Startpagina Tuin

Hagen van A tot Z

Huisje, tuintje, boompje: dat is zowat de ultieme wens van iedere Belg. Over hoe dat huisje er moet uitzien bestaan er allerlei afspraken, normen en wetgeving. Maar voor dat lapje grond bestaan heel wat minder of geen regels voor. Een eerste stap om er een echte tuin van te maken, is het aanbrengen van een omheining en dan is de keuze voor een haag, een omheining met levende planten, de mooiste oplossing.

Leestijd : 5 min

Maar hoe begin je aan een haag? Welke planten komen in aanmerking rekening houdend met de groeiplaats en de bodem? Kies ik voor een wintergroene of een bladverliezende haag? Wanneer kan men best planten en hoe onderhoud ik mijn haag? Omdat het late najaar nog steeds het ideale moment is voor het planten van bomen en struiken, en dus ook van hagen, zetten wij u graag op weg met een aantal belangrijke begrippen en weetjes die u kunnen helpen bij het plannen, de aankoop van de planten en het planten van de haag.

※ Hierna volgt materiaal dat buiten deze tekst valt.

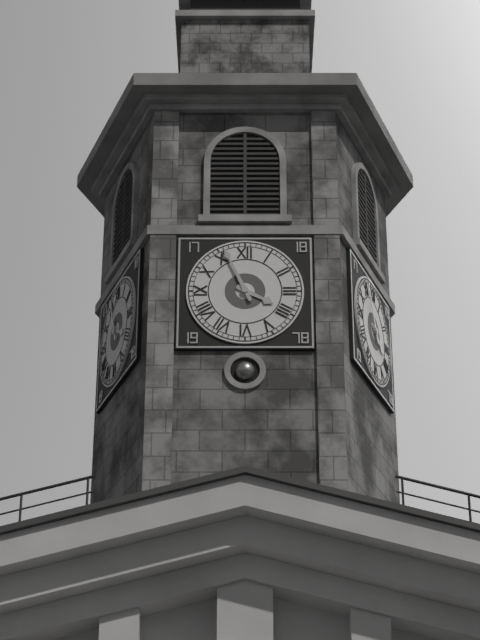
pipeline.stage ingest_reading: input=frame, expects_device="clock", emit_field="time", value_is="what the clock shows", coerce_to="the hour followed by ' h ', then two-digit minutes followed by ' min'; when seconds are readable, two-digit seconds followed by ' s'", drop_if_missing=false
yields 3 h 56 min
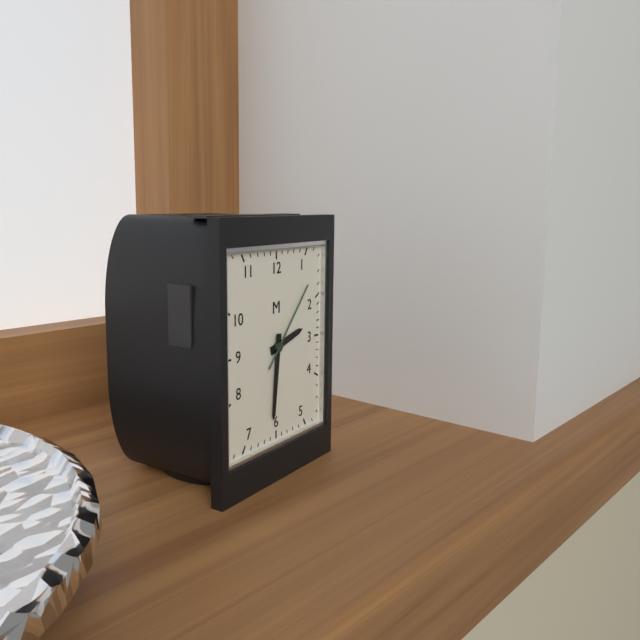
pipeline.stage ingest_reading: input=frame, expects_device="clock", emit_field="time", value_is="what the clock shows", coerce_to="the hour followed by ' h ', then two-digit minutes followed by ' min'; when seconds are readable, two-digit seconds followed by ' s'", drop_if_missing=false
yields 2 h 31 min 07 s
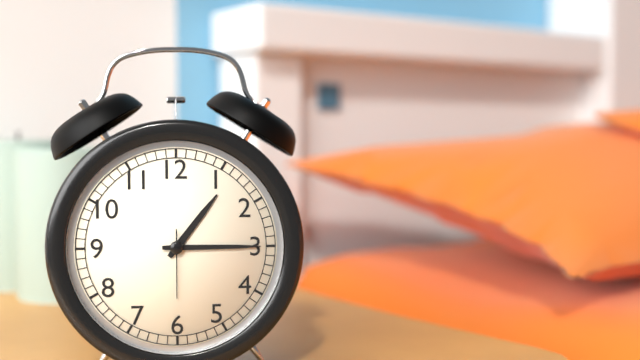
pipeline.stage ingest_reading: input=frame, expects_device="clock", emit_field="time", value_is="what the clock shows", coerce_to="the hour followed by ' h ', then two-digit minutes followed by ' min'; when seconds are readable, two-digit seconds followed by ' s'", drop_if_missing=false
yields 1 h 15 min 30 s
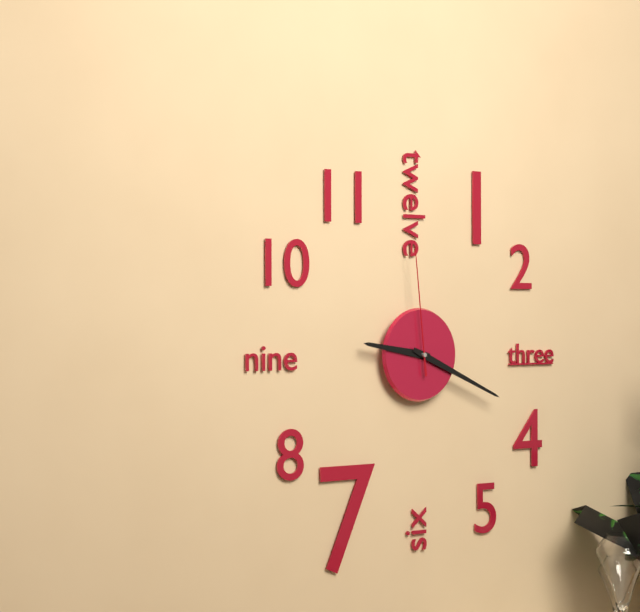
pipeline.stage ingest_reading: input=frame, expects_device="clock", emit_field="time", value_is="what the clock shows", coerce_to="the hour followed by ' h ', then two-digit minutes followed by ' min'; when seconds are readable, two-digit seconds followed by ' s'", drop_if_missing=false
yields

Aanplanten van een haag is een precies werkje. Gebruik steeds een plantkoord zodat de planten netjes op een rij komen te staan en zorg ervoor dat de planten mooi verticaal staan. Respecteer een gelijke afstand tussen de planten. Zeker voor bladverliezende hagen, waarvan de individuele planten in de winter zichtbaar worden, is dit belangrijk. Het planten gebeurt best in een plantsleuf zodat men de grond voldoende diep kan los maken en bij het aanvullen kan mengen met goed verteerd compost. Zeker bij het omhagen van een nieuwbouw, waarbij de grond vaak verdicht is door zware machines, is een goede grondvoorbereiding (losmaken en verrijken) heel belangrijk.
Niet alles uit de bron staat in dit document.